__Task brief__:
Reproduce the records below exactly; the images should not appear.

══════════

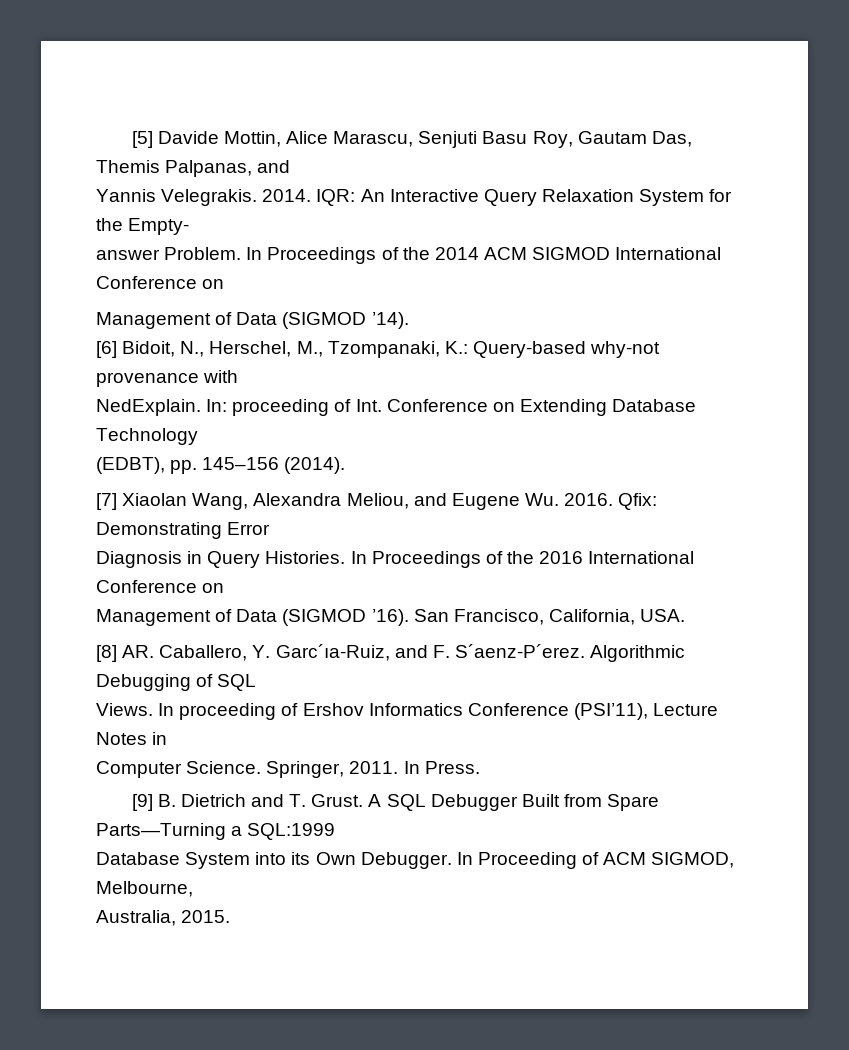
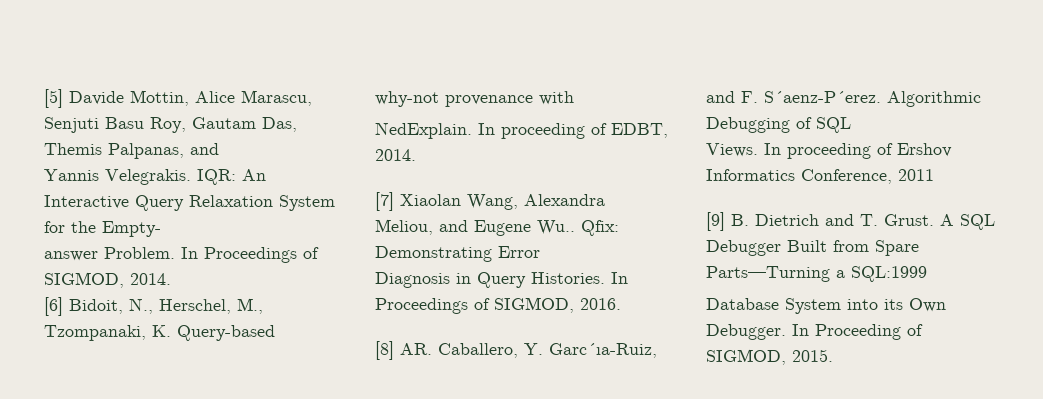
[262,189,312,202] 2014. -> (191, 177) none
[402,247,722,260] [96,276,225,289] [96,312,409,329] the 2014 ACM SIGMOD International Conference on // Management of Data (SIGMOD ’14). -> [44,272,171,288] SIGMOD, 2014.
[444,341,468,354] K.: -> [152,325,171,337] K.
[206,399,697,416] [96,428,198,445] [96,457,346,474] In: proceeding of Int. Conference on Extending Database Technology // (EDBT), pp. 145–156 (2014). -> [478,123,668,139] [375,149,416,161] In proceeding of EDBT, 2014.
[524,493,614,506] Wu. 2016. -> [537,220,575,235] Wu..
[506,551,695,564] [96,580,225,593] [96,609,686,626] the 2016 International Conference on // Management of Data (SIGMOD ’16). San Francisco, California, USA. -> [494,297,621,313] SIGMOD, 2016.
[467,703,719,720] [96,732,168,745] [96,761,480,778] Conference (PSI’11), Lecture Notes in // Computer Science. Springer, 2011. In Press. -> [801,169,934,184] Conference, 2011
[603,852,735,868] [96,881,193,897] [96,910,176,926] ACM SIGMOD, Melbourne, // Australia, -> [706,349,786,365] SIGMOD,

══════════

__Solution__:
[262,189,312,202] 2014. -> (191, 177) none
[402,247,722,260] [96,276,225,289] [96,312,409,329] the 2014 ACM SIGMOD International Conference on // Management of Data (SIGMOD ’14). -> [44,272,171,288] SIGMOD, 2014.
[444,341,468,354] K.: -> [152,325,171,337] K.
[206,399,697,416] [96,428,198,445] [96,457,346,474] In: proceeding of Int. Conference on Extending Database Technology // (EDBT), pp. 145–156 (2014). -> [478,123,668,139] [375,149,416,161] In proceeding of EDBT, 2014.
[524,493,614,506] Wu. 2016. -> [537,220,575,235] Wu..
[506,551,695,564] [96,580,225,593] [96,609,686,626] the 2016 International Conference on // Management of Data (SIGMOD ’16). San Francisco, California, USA. -> [494,297,621,313] SIGMOD, 2016.
[467,703,719,720] [96,732,168,745] [96,761,480,778] Conference (PSI’11), Lecture Notes in // Computer Science. Springer, 2011. In Press. -> [801,169,934,184] Conference, 2011
[603,852,735,868] [96,881,193,897] [96,910,176,926] ACM SIGMOD, Melbourne, // Australia, -> [706,349,786,365] SIGMOD,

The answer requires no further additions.